Each Learning Lab will be designed to facilitate a research-based education model known as connected learning–one that promotes discovery, creativity, critical thinking and real-world learning through activities and experiences that bring together academics and young people’s interests, often facilitated by digital and traditional media. The labs will connect teens to mentors and peers, as well as anytime, anywhere access to information through online social networks, so they can pursue their interests more deeply and connect these new skills to academics, career, and civic engagement.

ASTC CEO Anthony (Bud) Rock remarked, “We are very excited about the continued success of the Learning Labs program. Science centers and museums nurture the innovative spirit so crucially needed for success in today’s world, and using digital media to further ignite the excitement of our nation’s youth about lifelong STEM learning will ensure that future generations cultivate the skills they need, such as problem solving, creativity, critical thinking, and collaboration. The fact that three of the five museums named as grant recipients are science centers is an exciting testament to the strength of our field as an incubator of innovation in our communities.”

The 12 recipients of this round of grants were selected out of a pool of 105 applicants from 33 states. Applications were evaluated by professionals with relevant expertise in digital media and learning. Winners will participate—in-person and online—in a community of practice that will provide technical assistance, networking, and cross-project learning.

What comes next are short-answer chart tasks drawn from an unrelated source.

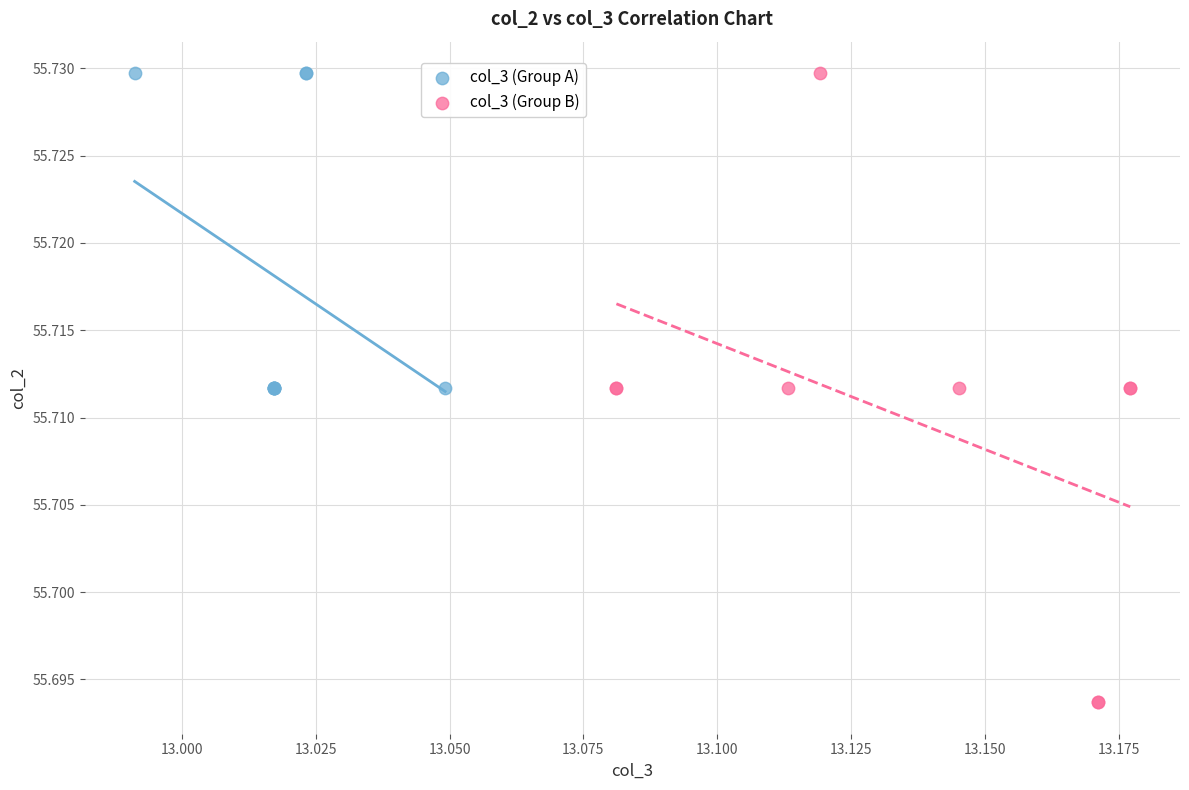

Which series has the widest spread of Y values?

col_3 (Group B)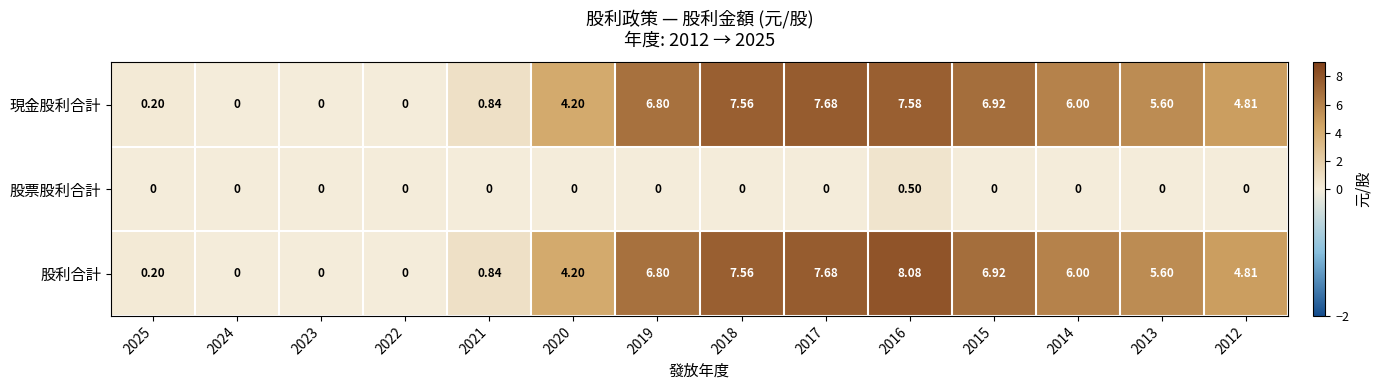

Rank the series by their maximum value, from highest to lowest.

股利合計, 現金股利合計, 股票股利合計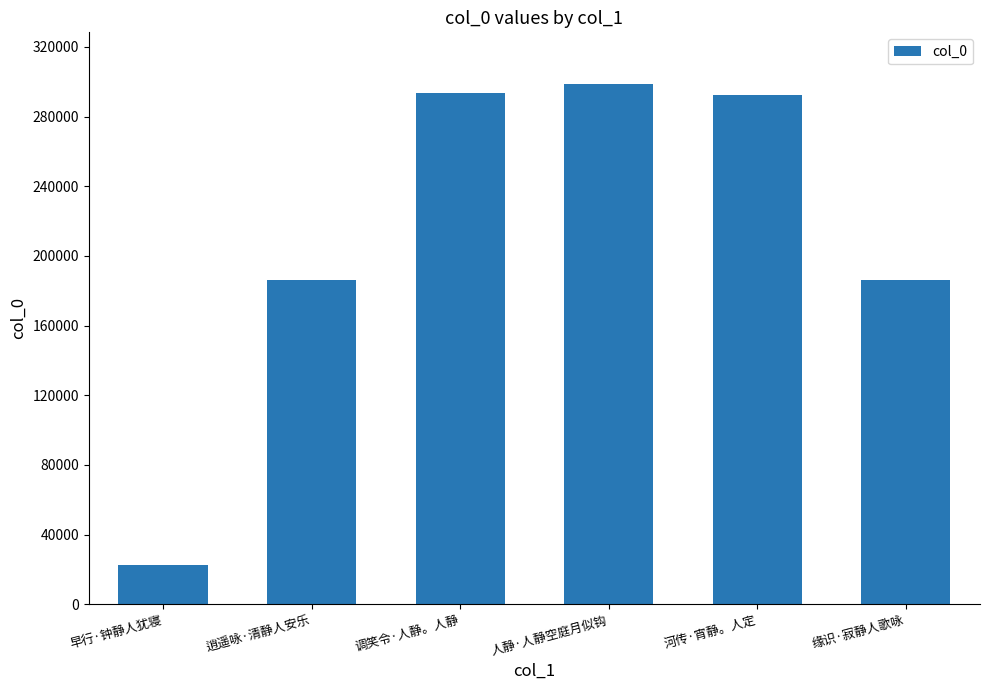

What is the difference between the values at 调笑令·人静。人静 and 河传·宵静。人定?

1027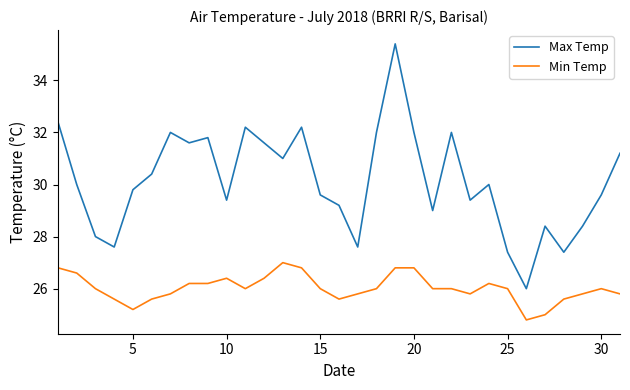

What is the highest value of the Max Temp series?

35.4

In addition to the Lawrence Hall of Science, Madison Children’s Museum, and the Science Museum of Virginia Foundation, those institutions selected as grant recipients include: University of Alabama/Alabama Museum of Natural History, Tuscaloosa; Rochester Public Library, New York; City of Lynn, Massachusetts (Lynn Public Library); Las Vegas-Clark County Library District, Nevada; Parmly Billings Library Foundation, Inc., Billings, Montana; Pima County Public Library, Tucson, Arizona; and Poughkeepsie Public Library District, New York.

These grantees join 12 other communities also planning new learning centers in libraries and museums as a part of the Learning Labs in Libraries and Museums project. The initiative was first announced in September 2010 in response to President Obama’s “Educate to Innovate” campaign, an effort to foster cross-sector collaboration to improve America’s students’ participation and performance in science, technology, engineering, and mathematics (STEM). Since then, MacArthur and IMLS have committed to invest $4 million to support knowledge-sharing activities for museums and libraries nationwide, and work together to create new Learning Labs across the nation.